Due to the relatively recent inception dates of both the SPY ETF (22nd January 1993) and the TLT ETF (22th July 2002), it is required to use proxies to extend the returns history of these assets:
- The daily U.S. market returns $Mkt$ provided in the Fama and French data library, as a proxy for the SPY ETF daily returns
- The simulated daily returns associated to the daily FRED 30-Year Treasury Constant Maturity Rates, as a proxy for the TLT ETF daily returns
With these, the earliest date for which daily SPY/TLT ETFs-like returns are available is 16th February 1977; adding 1 year of data for computing the past 12-month returns gives 16th February 1978; rounded to 1st January 1979.
The relevant subsequent training dates and test dates will be all month-end dates present in the SPY/TLT ETFs test dataset from 1st January 2004 to 28th February 2025⁴⁷

The earliest date for which daily SPY/TLT ETFs returns are available is 29th July 2002; adding 1 year of data for computing the past 12-month returns gives 29th July 2003; rounded to 1st January 2004.

To be noted that the training data is used in an expanding window manner.

As a consequence, the training dataset is made of 299 data points on 1st January 2004, expanding up to 552 data points on 28th February 2025 when the last forecast is made.

This is in stark constrast with Varadi and Teed²’s training dataset which 1) contains 2000 data points and 2) is not expanding but is being rolled forward to keep the algorithm more robust to market changes in feature relevance².

As mentionned in a previous section, such a difference in quantity and in “local” diversity of the training dataset might impact my results v.s. those of Varadi and Teed².

» Directives
[1] Answer these questions from the text on SPY and TLT ETF returns:
(a) What is used as a proxy for the SPY ETF daily returns?
(b) How many data points does the training dataset contain on 1st January 2004?
(c) How many data points does Varadi and Teed's training dataset contain?
[2] Carry on the text on SPY and TLT ETF returns from the point where it stops.

Dataset excerpts

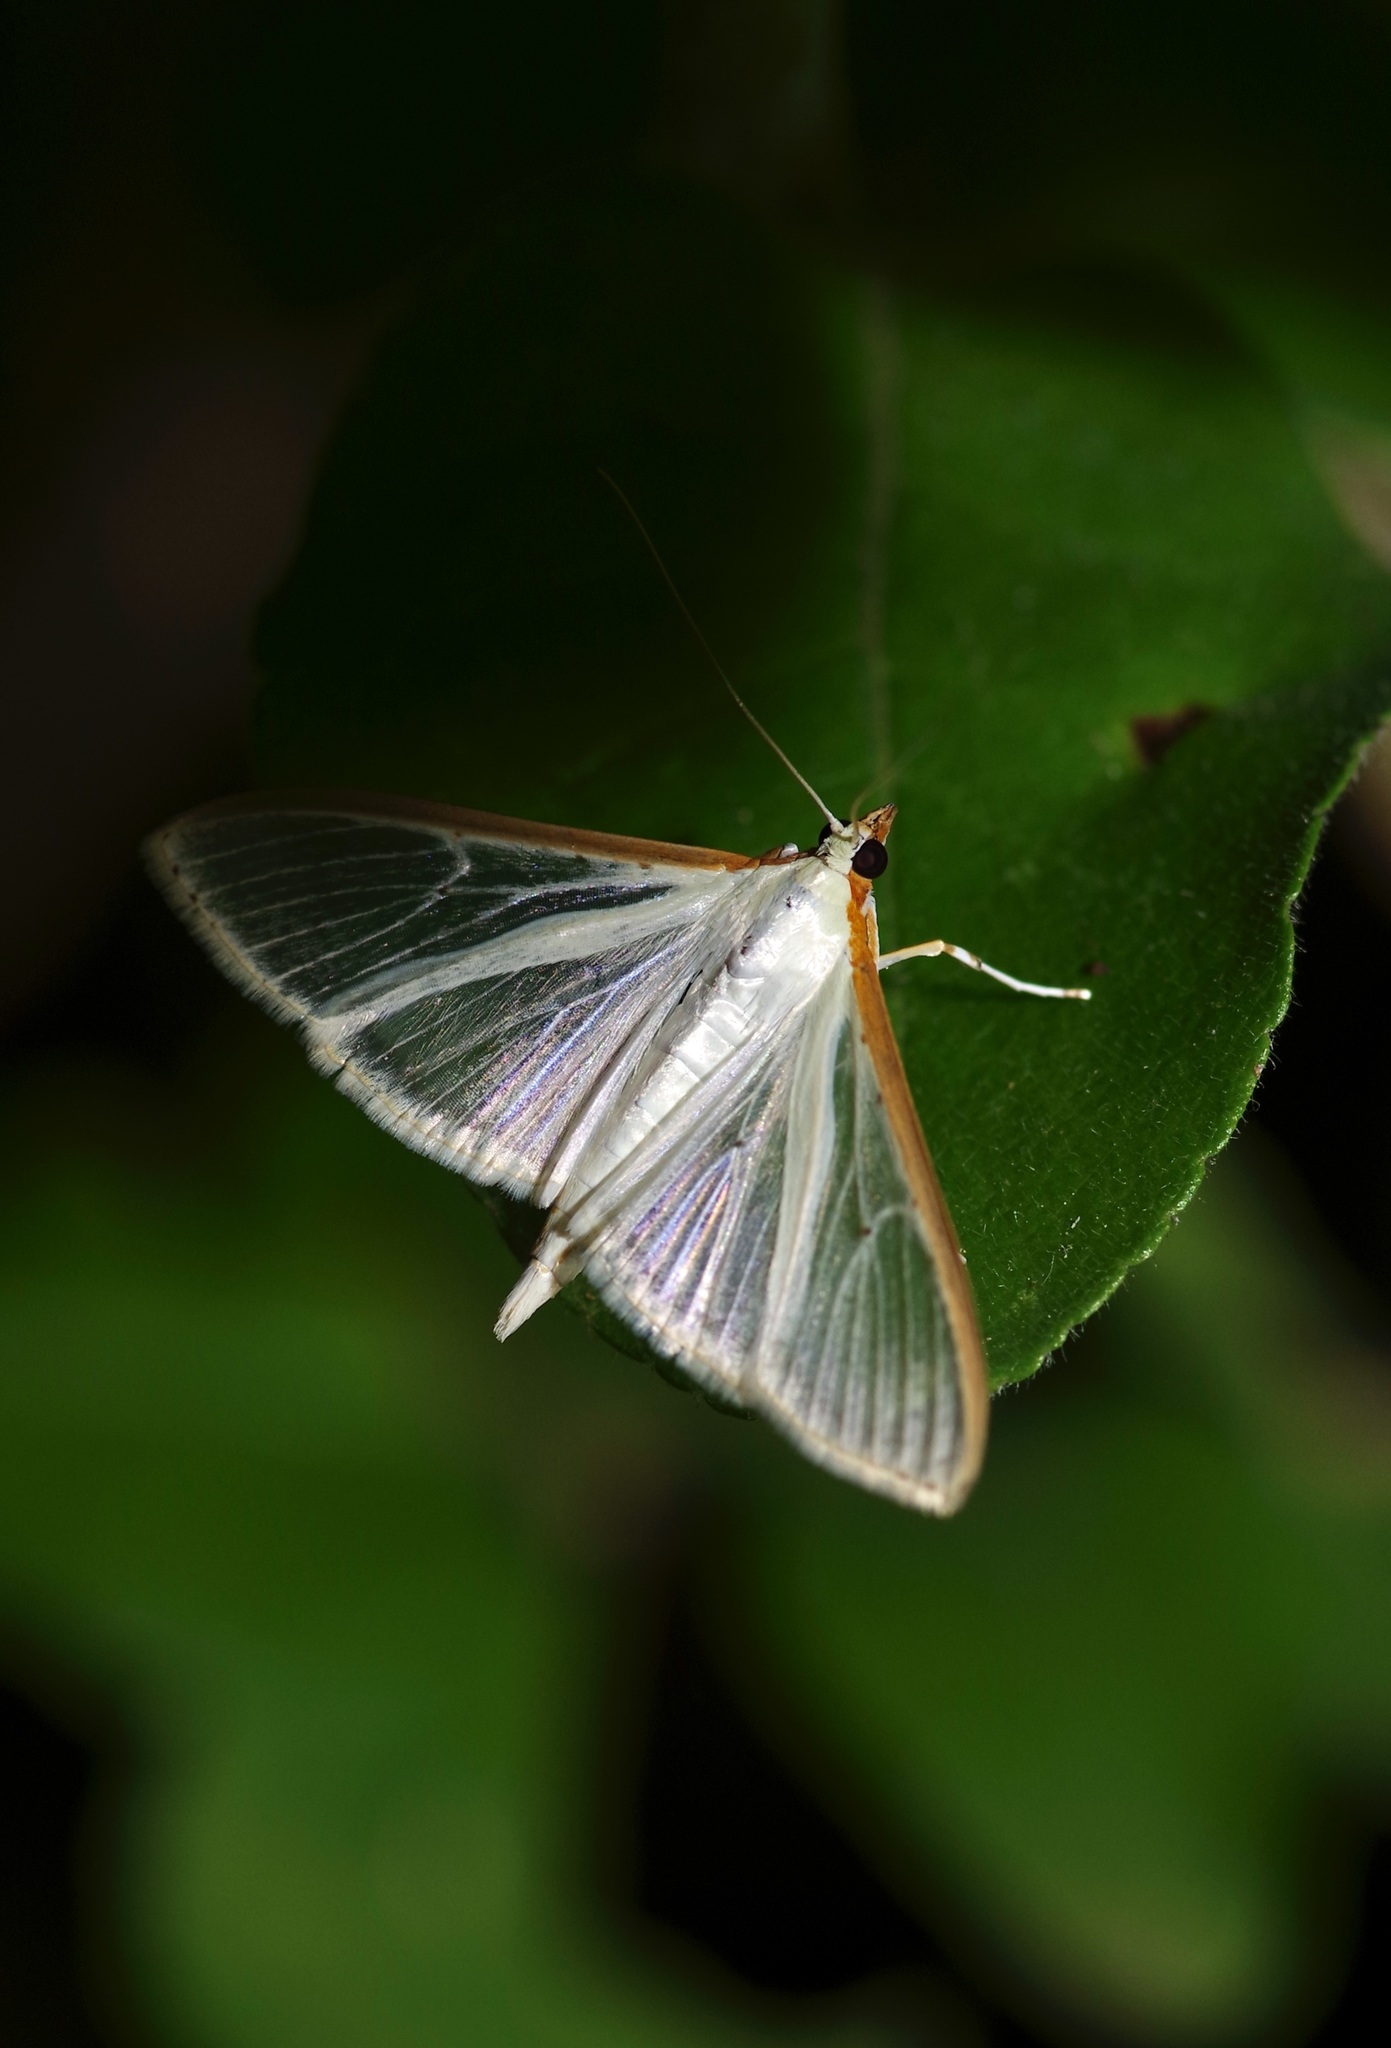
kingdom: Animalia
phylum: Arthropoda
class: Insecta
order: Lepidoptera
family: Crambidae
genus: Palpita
==
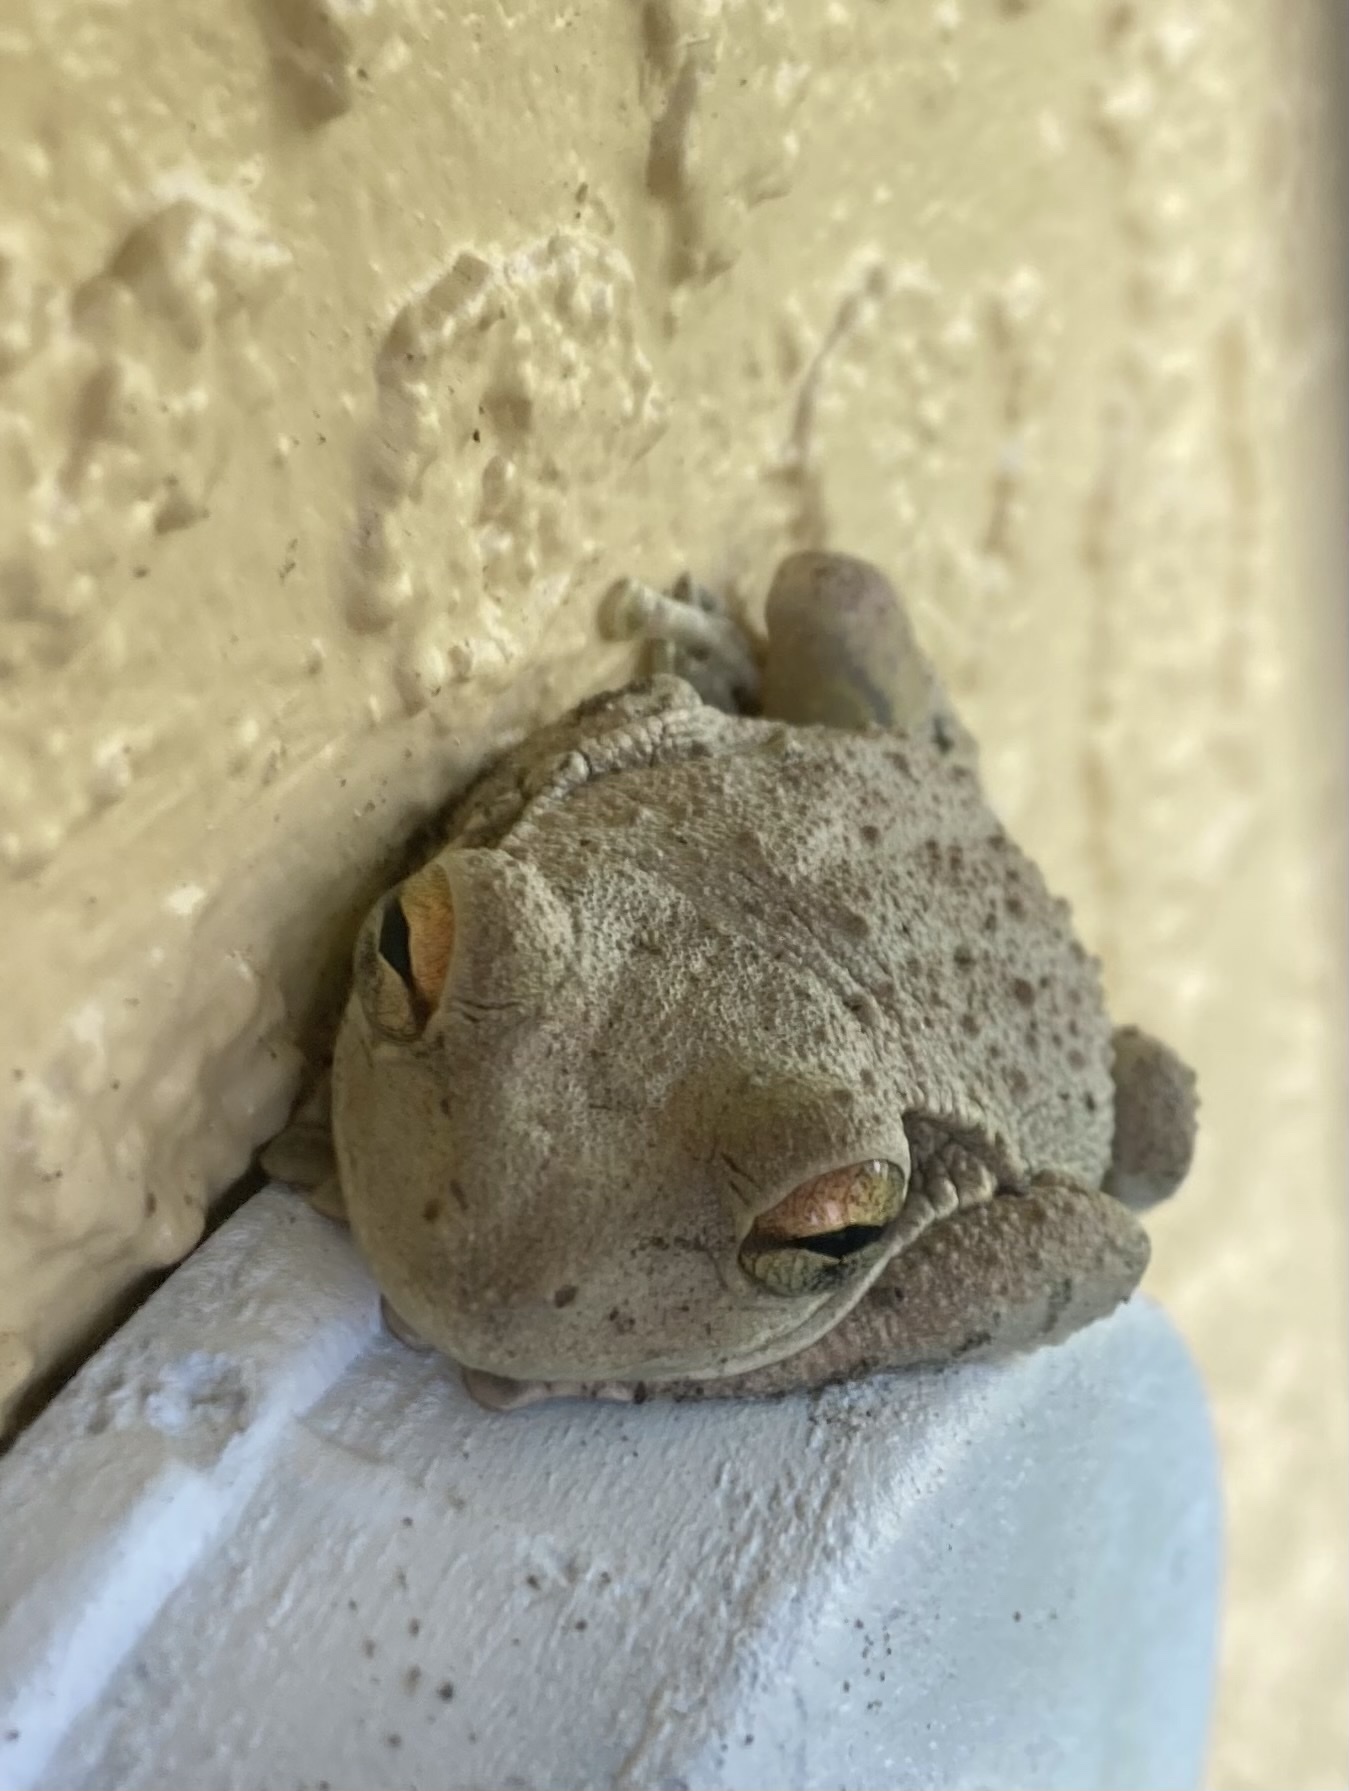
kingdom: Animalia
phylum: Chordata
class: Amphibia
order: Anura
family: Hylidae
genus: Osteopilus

» Answers to the problems
[1]
(a) The daily U.S. market returns (Mkt) provided in the Fama and French data library.
(b) 299 data points.
(c) 2000 data points.

[2]
The future horizon over which maximum Sharpe ratio portfolio weights are learned during the training phase and evaluated during the test phase is a 1-month horizon at daily level
The risk free rate is set to 0% when computing maximum Sharpe ratio portfolio weights
The cash portion of the different SPY/TLT portfolios - if any - is allocated to U.S. short-term Treasury bonds, represented by the SHY ETF

Results

Figure 7 compares the standard direct approach for maximizing the Sharpe ratio to the $k$-NN-based supervised portfolios approach, with the 4 choices of nearest neighbors proposed in the previous sub-section.

In both cases, like in Varadi and Teed², the same features are used in input of the two algorithms.

Figure 7. MSR portfolio v.s. $k$-NN-based learned MSR portfolios, SPY/TLT ETFs, 1st January 2004 - 31th March 2025.

Summmary statistics:

Portfolio	CAGR	Average Exposure	Annualized Sharpe Ratio	Maximum (Monthly) Drawdown
Maximum Sharpe ratio (MSR)	~5.6%	~61%	~0.73	~14.4%
$k$-NN learned MSR, $k=1$	~6.4%	~49%	~0.86	~14.4%
$k$-NN learned MSR, $k=10$	~5.2%	~51%	~0.99	~15.8%
$k$-NN learned MSR, $k=kEnsemble$	~5.4%	~51%	~1.01	~15.1%
$k$-NN learned MSR, $k=k^*$	~6.8%	~49%	~1.00	~14.0%

Comments

A couple of comments are in order:

Consistent with Varadi and Teed², the results demonstrate that the [$k$-NN-based supervised portfolio allocation] approach tends to outperform [the direct] MVO portfolio allocation [approach] on a risk-adjusted basis², with a Sharpe ratio ~18%-38% higher.

This is quite interesting to highlight since the objective of the direct approach is supposed to be the maximization of the portfolio Sharpe ratio!
The average exposure of the MSR portfolio is ~61% v.s. a relatively much lower exposure of ~50% for all the $k$-NN learned MSR portfolios

The Sharpe ratio of all the $k$-NN learned MSR portfolios being higher than that of the MSR portfolio, it implies that the changes in exposure are pretty well “timed”.
The $k$-NN learned MSR portfolios with $k=10$ and $k=kEnsemble$ are nearly identical

This is confirmed by examining the underlying asset weights (not shown here).

The $k$-NN ensemble portfolio has the advantage of not requiring to choose a specific value for $k$, though, and should definitely be prefered.
The $k$-NN learned MSR portfolios with $k=1$ and $k=k^*$ are close in terms of raw performances, but not in terms of Sharpe ratio

A closer look (not detailled here) reveals that this is because the $k$-NN learned MSR portfolios with $k=k^*$ regulary selects only 1 nearest neighbor when the other neighbors are too “far away” but also regularly selects many more neighbors when the other neighbors are “close enough”.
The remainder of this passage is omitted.